• **INSTRUCTION**
Copy only this range: the line with "Фарида Курмангалиева" through the final line of the material, inclusive at both ends.

--------------------

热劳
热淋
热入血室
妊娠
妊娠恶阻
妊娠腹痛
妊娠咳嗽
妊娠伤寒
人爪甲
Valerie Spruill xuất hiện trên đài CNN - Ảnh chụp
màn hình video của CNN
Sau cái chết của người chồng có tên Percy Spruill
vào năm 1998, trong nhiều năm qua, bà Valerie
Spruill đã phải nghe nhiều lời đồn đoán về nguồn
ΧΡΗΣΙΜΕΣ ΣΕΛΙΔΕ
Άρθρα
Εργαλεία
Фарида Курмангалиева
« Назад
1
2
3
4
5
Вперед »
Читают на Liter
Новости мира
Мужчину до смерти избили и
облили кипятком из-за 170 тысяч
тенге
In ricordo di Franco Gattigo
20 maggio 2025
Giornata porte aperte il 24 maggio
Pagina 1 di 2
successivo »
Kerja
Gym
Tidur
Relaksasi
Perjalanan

--------------------

• **WORKED SOLUTION**
Фарида Курмангалиева
« Назад
1
2
3
4
5
Вперед »
Читают на Liter
Новости мира
Мужчину до смерти избили и
облили кипятком из-за 170 тысяч
тенге
In ricordo di Franco Gattigo
20 maggio 2025
Giornata porte aperte il 24 maggio
Pagina 1 di 2
successivo »
Kerja
Gym
Tidur
Relaksasi
Perjalanan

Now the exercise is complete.